Rohingya refugees face 'multitude of protection risks', warns UN agency


  Rohingya refugees wait for food distribution at the Balukhali refugee camp near Cox's Bazar, Bangladesh on Dec 15, 2017.
Rohingya refugees wait for food distribution at the Balukhali refugee camp near Cox's Bazar, Bangladesh on Dec 15, 2017. PHOTO: REUTERS

GENEVA (Bernama) - The United Nations refugee agency Friday (Dec 15) expressed concern about the deteriorating environment in which Rohingya refugees are living, especially children, who make up 55 per cent of the Rohingya refugee population in Bangladesh, the Associated Press of Pakistan (APP) reported.

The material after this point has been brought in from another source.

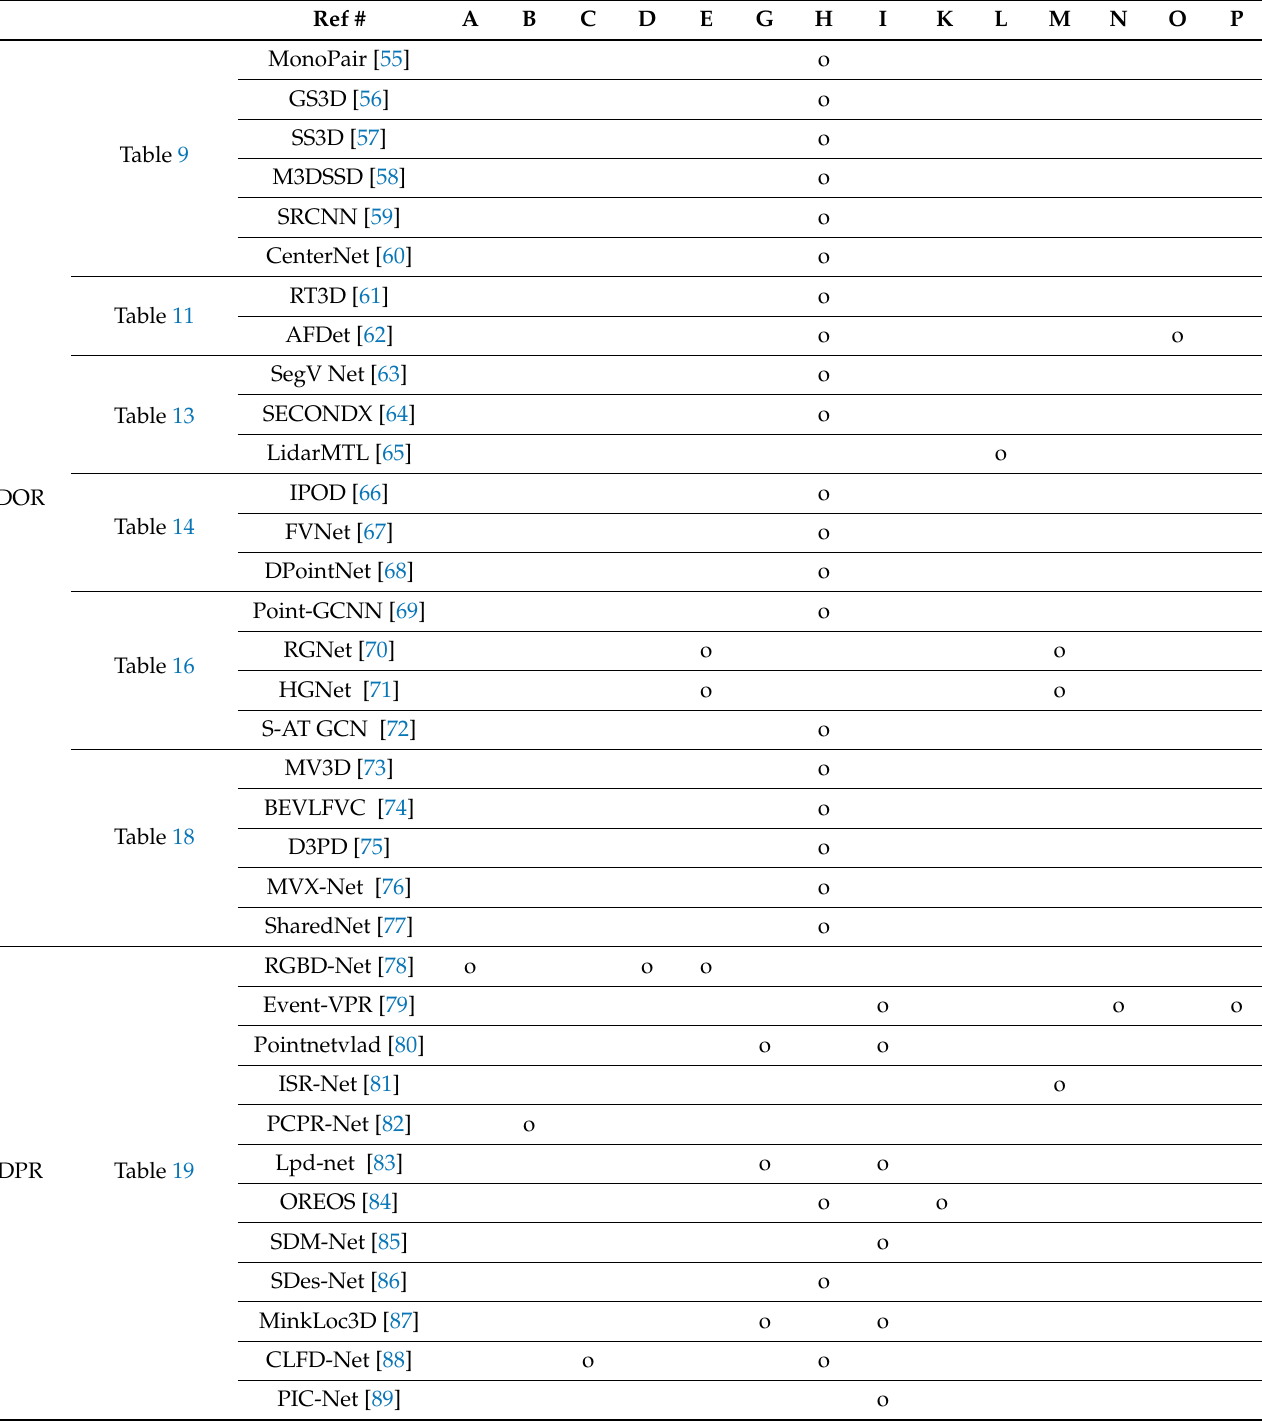
Table 20. Literature Analysis: Datasets.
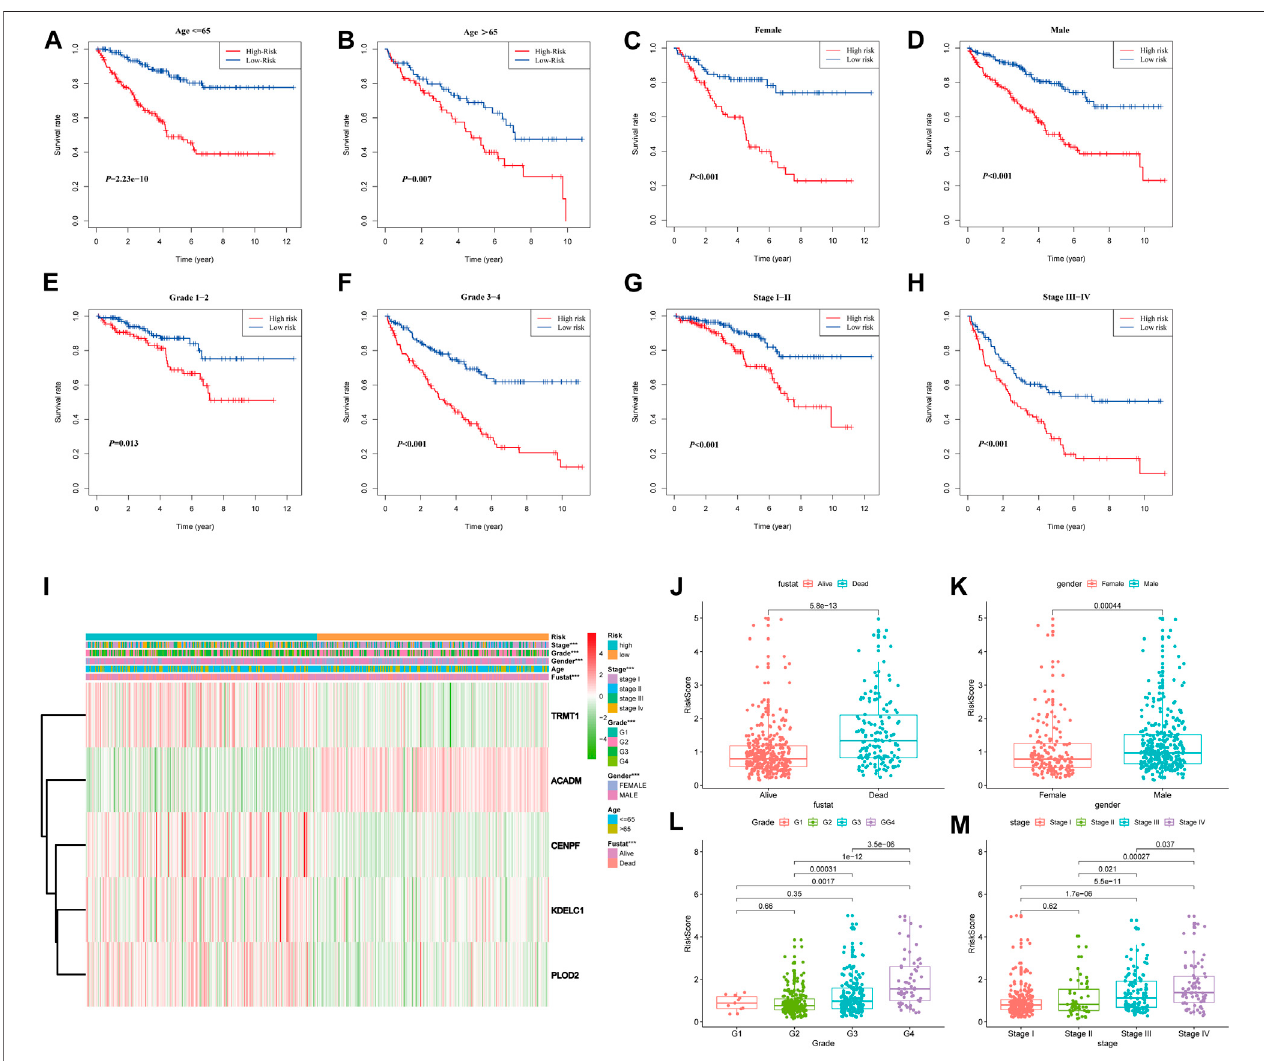
FIGURE 7 | Strati fi ed analyses based on the prognostic signature in the entire TCGA-KIRC cohort; (A – H) Kaplan – Meier survival analyses in different clinical characteristic subgroups; (I) Gene expression and clinicopathologic feature distribution of low- and high-risk groups; (J – M) Risk scores of patients strati fi ed by survival status, gender, grade, and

"UNHCR (Office of the UN High Commissioner for Refugees) is increasingly worried about the deterioration of the overall protection environment," the agency's spokesman Babar Baloch told the regular press briefing in Geneva, according to details received at UN Headquarters in New York.

In this environment, he explained, refugees face a multitude of protection risks. On Sunday, UNHCR would begin distributing clothing to recently-arrived Rohingya refugees in Bangladesh for cooler temperatures in the months ahead.

"Children, who are 55 per cent of the Rohingya refugee population, are particularly vulnerable. So are women, and they represent more than half of all refugees in Bangladesh. An estimated 10 per cent are either disabled, have serious medical conditions, or are older persons at risk," Mr Baloch said.

UNHCR has been working to bolster the quality of shelters in the camps by supplying higher quality materials as well as expanding technical support for construction and drainage.

Since the beginning of the crisis, UNHCR has organised 17 airlifts, sending more than US$9 million (S$12.1 million) in aid relief items. In the last month, the agency has distributed over 15,000 new shelter kits and more than 40,000 core relief items.

UNHCR also began distributing compressed rice husks for cooking fuel. This spares children from gathering firewood in adjacent forests, putting them at risk and degrading the environment by stripping woodland.

Meanwhile, in responding to a diphtheria outbreak in Cox's Bazar, UNHCR turned part of its Transit Centre in Kutupalong into a treatment and isolation facility in which patients are managed by Medecins Sans Frontieres (MSF), an international medical aid group.

Alongside the UN World Health Organisation and UN Children's Fund, UNHCR is also supporting the Bangladeshi health authorities' diphtheria vaccination campaign for all children under age six.

"We are procuring antibiotics to treat 8,000 people and training refugee volunteers to disseminate information on diphtheria, detect symptoms of the disease and direct patients to health facilities," Mr Baloch said.